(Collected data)
▶

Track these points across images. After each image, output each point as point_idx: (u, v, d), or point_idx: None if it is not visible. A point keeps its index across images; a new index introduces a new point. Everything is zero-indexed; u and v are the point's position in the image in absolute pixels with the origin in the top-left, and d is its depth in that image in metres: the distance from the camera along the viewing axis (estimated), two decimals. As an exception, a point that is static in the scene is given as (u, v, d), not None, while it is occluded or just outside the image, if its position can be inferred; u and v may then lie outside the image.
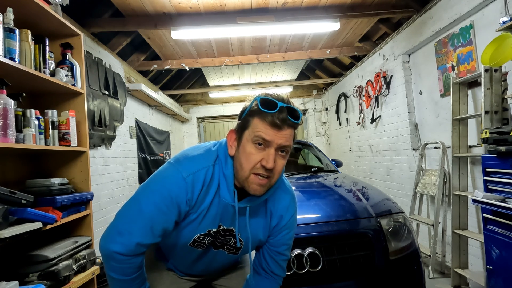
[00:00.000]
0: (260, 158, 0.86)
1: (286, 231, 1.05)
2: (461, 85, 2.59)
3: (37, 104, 1.86)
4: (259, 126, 0.85)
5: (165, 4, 2.93)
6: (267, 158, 0.85)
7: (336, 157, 6.04)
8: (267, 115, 0.84)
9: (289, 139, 0.87)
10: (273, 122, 0.84)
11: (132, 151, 3.92)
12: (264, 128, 0.85)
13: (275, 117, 0.84)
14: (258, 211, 1.02)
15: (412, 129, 3.56)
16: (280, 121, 0.84)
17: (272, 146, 0.85)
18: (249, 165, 0.87)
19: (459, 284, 2.56)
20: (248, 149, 0.87)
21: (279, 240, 1.06)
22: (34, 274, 1.50)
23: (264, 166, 0.85)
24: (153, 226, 0.90)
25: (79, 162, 1.99)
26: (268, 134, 0.85)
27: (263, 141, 0.85)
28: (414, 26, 3.28)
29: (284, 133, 0.85)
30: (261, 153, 0.86)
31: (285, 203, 1.04)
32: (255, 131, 0.86)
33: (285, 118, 0.84)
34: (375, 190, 2.16)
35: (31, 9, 1.60)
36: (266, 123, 0.85)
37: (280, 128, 0.85)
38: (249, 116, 0.88)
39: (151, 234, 0.90)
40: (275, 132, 0.85)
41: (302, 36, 4.03)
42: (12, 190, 1.39)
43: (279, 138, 0.85)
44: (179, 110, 6.21)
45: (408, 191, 3.60)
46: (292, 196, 1.07)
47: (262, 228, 1.04)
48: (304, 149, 3.48)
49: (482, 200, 1.88)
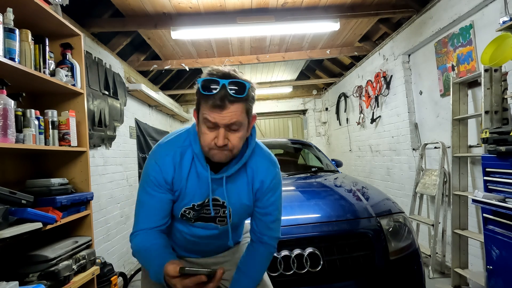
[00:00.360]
0: (213, 137, 0.91)
1: (270, 193, 1.09)
2: (461, 85, 2.59)
3: (37, 104, 1.86)
4: (204, 108, 0.90)
5: (165, 4, 2.93)
6: (218, 137, 0.90)
7: (336, 157, 6.04)
8: (208, 97, 0.87)
9: (235, 115, 0.88)
10: (214, 104, 0.87)
11: (132, 151, 3.91)
12: (208, 111, 0.88)
13: (216, 98, 0.86)
14: (238, 179, 1.07)
15: (412, 129, 3.56)
16: (220, 101, 0.86)
17: (220, 126, 0.89)
18: (205, 144, 0.94)
19: (459, 284, 2.56)
20: (202, 129, 0.93)
21: (265, 202, 1.10)
22: (34, 274, 1.50)
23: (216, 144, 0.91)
24: (152, 210, 1.03)
25: (79, 162, 1.98)
26: (213, 116, 0.88)
27: (210, 123, 0.89)
28: (414, 26, 3.28)
29: (227, 111, 0.87)
30: (212, 132, 0.91)
31: (263, 168, 1.08)
32: (203, 114, 0.90)
33: (225, 95, 0.86)
34: (375, 190, 2.16)
35: (31, 9, 1.60)
36: (209, 105, 0.88)
37: (222, 108, 0.87)
38: (197, 98, 0.93)
39: (154, 218, 1.03)
40: (218, 112, 0.87)
41: (302, 36, 4.03)
42: (12, 190, 1.39)
43: (223, 119, 0.88)
44: (179, 110, 6.21)
45: (408, 191, 3.60)
46: (270, 160, 1.11)
47: (246, 193, 1.08)
48: (304, 149, 3.48)
49: (482, 200, 1.88)
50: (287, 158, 3.38)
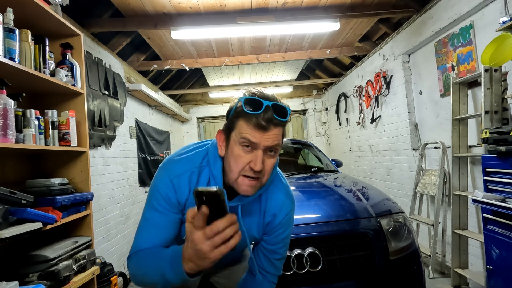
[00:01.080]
0: (248, 161, 0.84)
1: (281, 230, 1.04)
2: (461, 85, 2.59)
3: (37, 104, 1.86)
4: (245, 128, 0.83)
5: (165, 4, 2.93)
6: (255, 161, 0.83)
7: (336, 157, 6.04)
8: (252, 116, 0.81)
9: (276, 138, 0.84)
10: (258, 123, 0.81)
11: (132, 151, 3.91)
12: (250, 130, 0.82)
13: (260, 118, 0.81)
14: (251, 208, 1.01)
15: (412, 129, 3.56)
16: (265, 122, 0.81)
17: (260, 148, 0.83)
18: (238, 168, 0.85)
19: (459, 284, 2.56)
20: (236, 151, 0.85)
21: (273, 239, 1.04)
22: (34, 274, 1.50)
23: (252, 169, 0.84)
24: (159, 229, 0.93)
25: (79, 162, 1.99)
26: (254, 136, 0.82)
27: (249, 143, 0.83)
28: (414, 26, 3.28)
29: (270, 133, 0.82)
30: (248, 155, 0.84)
31: (278, 202, 1.02)
32: (241, 133, 0.83)
33: (271, 118, 0.81)
34: (375, 190, 2.16)
35: (31, 9, 1.60)
36: (251, 125, 0.82)
37: (266, 129, 0.82)
38: (235, 117, 0.86)
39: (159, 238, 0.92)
40: (261, 133, 0.82)
41: (302, 36, 4.03)
42: (12, 190, 1.39)
43: (266, 140, 0.82)
44: (179, 110, 6.21)
45: (408, 191, 3.60)
46: (287, 194, 1.04)
47: (256, 225, 1.02)
48: (304, 149, 3.48)
49: (482, 200, 1.88)
50: (287, 158, 3.37)
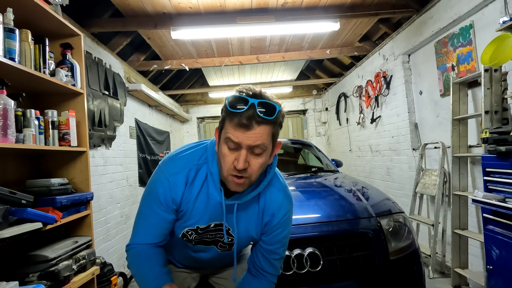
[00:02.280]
0: (233, 160, 0.84)
1: (279, 230, 1.03)
2: (461, 85, 2.59)
3: (37, 104, 1.86)
4: (229, 127, 0.83)
5: (165, 4, 2.93)
6: (238, 159, 0.83)
7: (336, 157, 6.04)
8: (235, 115, 0.81)
9: (260, 137, 0.82)
10: (239, 122, 0.80)
11: (132, 151, 3.91)
12: (233, 130, 0.82)
13: (243, 117, 0.80)
14: (249, 208, 1.01)
15: (412, 129, 3.56)
16: (247, 120, 0.80)
17: (242, 148, 0.82)
18: (225, 166, 0.86)
19: (459, 284, 2.56)
20: (223, 150, 0.86)
21: (272, 239, 1.04)
22: (34, 274, 1.50)
23: (235, 167, 0.84)
24: (153, 227, 1.00)
25: (79, 162, 1.99)
26: (236, 135, 0.82)
27: (232, 143, 0.83)
28: (414, 26, 3.28)
29: (253, 132, 0.81)
30: (233, 154, 0.84)
31: (277, 201, 1.02)
32: (226, 133, 0.84)
33: (253, 115, 0.80)
34: (375, 190, 2.16)
35: (31, 9, 1.60)
36: (234, 124, 0.82)
37: (247, 127, 0.80)
38: (223, 116, 0.87)
39: (153, 234, 1.00)
40: (243, 132, 0.81)
41: (302, 36, 4.03)
42: (12, 190, 1.39)
43: (247, 139, 0.81)
44: (179, 110, 6.21)
45: (408, 191, 3.60)
46: (285, 194, 1.04)
47: (254, 225, 1.02)
48: (304, 149, 3.48)
49: (482, 200, 1.88)
50: (287, 158, 3.37)
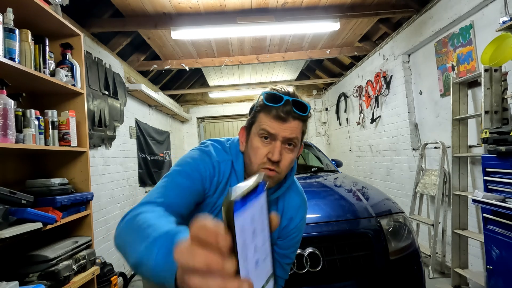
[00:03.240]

◀

__Exercise requirements__: Can you repeat, word for word, every line above from the one containing "0: (260, 158, 0.86)" down to the one containing "13: (275, 117, 0.84)", including both?

__Exercise answer__:
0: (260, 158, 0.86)
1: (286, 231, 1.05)
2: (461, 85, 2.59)
3: (37, 104, 1.86)
4: (259, 126, 0.85)
5: (165, 4, 2.93)
6: (267, 158, 0.85)
7: (336, 157, 6.04)
8: (267, 115, 0.84)
9: (289, 139, 0.87)
10: (273, 122, 0.84)
11: (132, 151, 3.92)
12: (264, 128, 0.85)
13: (275, 117, 0.84)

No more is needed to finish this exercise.